◆ Exercise brief
Print every one of these lines with no changes.

◆ Exercise data
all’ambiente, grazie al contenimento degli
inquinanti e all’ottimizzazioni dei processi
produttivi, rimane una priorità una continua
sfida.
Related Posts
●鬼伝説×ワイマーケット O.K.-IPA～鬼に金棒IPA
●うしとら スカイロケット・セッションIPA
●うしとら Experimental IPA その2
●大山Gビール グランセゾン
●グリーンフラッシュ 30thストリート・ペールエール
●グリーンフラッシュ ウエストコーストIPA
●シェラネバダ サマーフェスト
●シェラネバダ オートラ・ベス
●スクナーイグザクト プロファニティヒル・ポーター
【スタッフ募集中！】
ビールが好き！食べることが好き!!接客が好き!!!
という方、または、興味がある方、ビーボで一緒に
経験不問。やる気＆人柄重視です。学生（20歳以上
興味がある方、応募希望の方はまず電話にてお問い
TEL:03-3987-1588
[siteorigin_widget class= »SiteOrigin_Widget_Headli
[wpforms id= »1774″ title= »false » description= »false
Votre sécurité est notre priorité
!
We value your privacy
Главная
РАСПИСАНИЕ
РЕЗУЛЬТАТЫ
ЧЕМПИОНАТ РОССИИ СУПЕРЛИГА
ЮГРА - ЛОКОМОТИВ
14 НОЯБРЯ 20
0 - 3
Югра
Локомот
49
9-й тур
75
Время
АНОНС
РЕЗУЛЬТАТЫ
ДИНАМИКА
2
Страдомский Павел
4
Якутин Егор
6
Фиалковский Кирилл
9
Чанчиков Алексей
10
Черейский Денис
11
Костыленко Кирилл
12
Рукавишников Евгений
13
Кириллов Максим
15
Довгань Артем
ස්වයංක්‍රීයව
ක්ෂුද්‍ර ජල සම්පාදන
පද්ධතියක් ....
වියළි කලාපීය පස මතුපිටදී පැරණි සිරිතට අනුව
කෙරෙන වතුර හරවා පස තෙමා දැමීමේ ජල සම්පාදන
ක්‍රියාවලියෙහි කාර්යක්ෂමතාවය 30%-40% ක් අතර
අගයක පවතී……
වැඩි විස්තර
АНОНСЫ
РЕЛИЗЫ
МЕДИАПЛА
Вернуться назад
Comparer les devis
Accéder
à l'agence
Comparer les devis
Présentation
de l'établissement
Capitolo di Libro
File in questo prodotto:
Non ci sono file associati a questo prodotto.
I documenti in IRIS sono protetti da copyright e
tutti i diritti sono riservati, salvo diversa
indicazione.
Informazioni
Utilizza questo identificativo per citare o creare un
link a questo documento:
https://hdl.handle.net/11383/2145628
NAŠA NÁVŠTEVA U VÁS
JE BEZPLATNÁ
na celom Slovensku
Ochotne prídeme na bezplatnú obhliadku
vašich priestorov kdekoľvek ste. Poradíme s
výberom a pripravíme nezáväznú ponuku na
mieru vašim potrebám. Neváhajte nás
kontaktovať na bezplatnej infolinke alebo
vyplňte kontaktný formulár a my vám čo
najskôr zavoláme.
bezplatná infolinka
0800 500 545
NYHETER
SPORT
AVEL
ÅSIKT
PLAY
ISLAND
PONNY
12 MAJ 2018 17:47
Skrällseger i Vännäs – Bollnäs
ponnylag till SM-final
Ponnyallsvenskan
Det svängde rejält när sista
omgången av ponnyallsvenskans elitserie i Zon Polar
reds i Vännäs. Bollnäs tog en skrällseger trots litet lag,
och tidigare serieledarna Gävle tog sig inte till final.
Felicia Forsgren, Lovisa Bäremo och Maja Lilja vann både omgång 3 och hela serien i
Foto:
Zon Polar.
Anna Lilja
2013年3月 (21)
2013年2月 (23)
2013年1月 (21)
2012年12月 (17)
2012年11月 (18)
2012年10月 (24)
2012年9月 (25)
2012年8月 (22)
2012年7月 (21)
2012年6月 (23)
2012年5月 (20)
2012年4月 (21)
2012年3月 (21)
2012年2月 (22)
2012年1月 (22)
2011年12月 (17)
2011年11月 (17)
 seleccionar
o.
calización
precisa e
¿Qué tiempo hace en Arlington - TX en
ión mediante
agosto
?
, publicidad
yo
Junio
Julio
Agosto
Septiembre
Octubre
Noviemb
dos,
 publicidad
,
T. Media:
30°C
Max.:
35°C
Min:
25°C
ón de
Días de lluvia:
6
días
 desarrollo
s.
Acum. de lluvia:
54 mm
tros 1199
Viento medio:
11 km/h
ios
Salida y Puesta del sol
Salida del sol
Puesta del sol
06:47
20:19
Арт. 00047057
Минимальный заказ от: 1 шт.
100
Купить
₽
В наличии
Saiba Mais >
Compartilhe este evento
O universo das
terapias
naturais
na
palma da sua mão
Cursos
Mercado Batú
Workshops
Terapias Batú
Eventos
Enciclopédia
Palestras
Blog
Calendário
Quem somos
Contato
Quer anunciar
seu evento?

◆ Solution for this problem
all’ambiente, grazie al contenimento degli
inquinanti e all’ottimizzazioni dei processi
produttivi, rimane una priorità una continua
sfida.
Related Posts
●鬼伝説×ワイマーケット O.K.-IPA～鬼に金棒IPA
●うしとら スカイロケット・セッションIPA
●うしとら Experimental IPA その2
●大山Gビール グランセゾン
●グリーンフラッシュ 30thストリート・ペールエール
●グリーンフラッシュ ウエストコーストIPA
●シェラネバダ サマーフェスト
●シェラネバダ オートラ・ベス
●スクナーイグザクト プロファニティヒル・ポーター
【スタッフ募集中！】
ビールが好き！食べることが好き!!接客が好き!!!
という方、または、興味がある方、ビーボで一緒に
経験不問。やる気＆人柄重視です。学生（20歳以上
興味がある方、応募希望の方はまず電話にてお問い
TEL:03-3987-1588
[siteorigin_widget class= »SiteOrigin_Widget_Headli
[wpforms id= »1774″ title= »false » description= »false
Votre sécurité est notre priorité
!
We value your privacy
Главная
РАСПИСАНИЕ
РЕЗУЛЬТАТЫ
ЧЕМПИОНАТ РОССИИ СУПЕРЛИГА
ЮГРА - ЛОКОМОТИВ
14 НОЯБРЯ 20
0 - 3
Югра
Локомот
49
9-й тур
75
Время
АНОНС
РЕЗУЛЬТАТЫ
ДИНАМИКА
2
Страдомский Павел
4
Якутин Егор
6
Фиалковский Кирилл
9
Чанчиков Алексей
10
Черейский Денис
11
Костыленко Кирилл
12
Рукавишников Евгений
13
Кириллов Максим
15
Довгань Артем
ස්වයංක්‍රීයව
ක්ෂුද්‍ර ජල සම්පාදන
පද්ධතියක් ....
වියළි කලාපීය පස මතුපිටදී පැරණි සිරිතට අනුව
කෙරෙන වතුර හරවා පස තෙමා දැමීමේ ජල සම්පාදන
ක්‍රියාවලියෙහි කාර්යක්ෂමතාවය 30%-40% ක් අතර
අගයක පවතී……
වැඩි විස්තර
АНОНСЫ
РЕЛИЗЫ
МЕДИАПЛА
Вернуться назад
Comparer les devis
Accéder
à l'agence
Comparer les devis
Présentation
de l'établissement
Capitolo di Libro
File in questo prodotto:
Non ci sono file associati a questo prodotto.
I documenti in IRIS sono protetti da copyright e
tutti i diritti sono riservati, salvo diversa
indicazione.
Informazioni
Utilizza questo identificativo per citare o creare un
link a questo documento:
https://hdl.handle.net/11383/2145628
NAŠA NÁVŠTEVA U VÁS
JE BEZPLATNÁ
na celom Slovensku
Ochotne prídeme na bezplatnú obhliadku
vašich priestorov kdekoľvek ste. Poradíme s
výberom a pripravíme nezáväznú ponuku na
mieru vašim potrebám. Neváhajte nás
kontaktovať na bezplatnej infolinke alebo
vyplňte kontaktný formulár a my vám čo
najskôr zavoláme.
bezplatná infolinka
0800 500 545
NYHETER
SPORT
AVEL
ÅSIKT
PLAY
ISLAND
PONNY
12 MAJ 2018 17:47
Skrällseger i Vännäs – Bollnäs
ponnylag till SM-final
Ponnyallsvenskan
Det svängde rejält när sista
omgången av ponnyallsvenskans elitserie i Zon Polar
reds i Vännäs. Bollnäs tog en skrällseger trots litet lag,
och tidigare serieledarna Gävle tog sig inte till final.
Felicia Forsgren, Lovisa Bäremo och Maja Lilja vann både omgång 3 och hela serien i
Foto:
Zon Polar.
Anna Lilja
2013年3月 (21)
2013年2月 (23)
2013年1月 (21)
2012年12月 (17)
2012年11月 (18)
2012年10月 (24)
2012年9月 (25)
2012年8月 (22)
2012年7月 (21)
2012年6月 (23)
2012年5月 (20)
2012年4月 (21)
2012年3月 (21)
2012年2月 (22)
2012年1月 (22)
2011年12月 (17)
2011年11月 (17)
 seleccionar
o.
calización
precisa e
¿Qué tiempo hace en Arlington - TX en
ión mediante
agosto
?
, publicidad
yo
Junio
Julio
Agosto
Septiembre
Octubre
Noviemb
dos,
 publicidad
,
T. Media:
30°C
Max.:
35°C
Min:
25°C
ón de
Días de lluvia:
6
días
 desarrollo
s.
Acum. de lluvia:
54 mm
tros 1199
Viento medio:
11 km/h
ios
Salida y Puesta del sol
Salida del sol
Puesta del sol
06:47
20:19
Арт. 00047057
Минимальный заказ от: 1 шт.
100
Купить
₽
В наличии
Saiba Mais >
Compartilhe este evento
O universo das
terapias
naturais
na
palma da sua mão
Cursos
Mercado Batú
Workshops
Terapias Batú
Eventos
Enciclopédia
Palestras
Blog
Calendário
Quem somos
Contato
Quer anunciar
seu evento?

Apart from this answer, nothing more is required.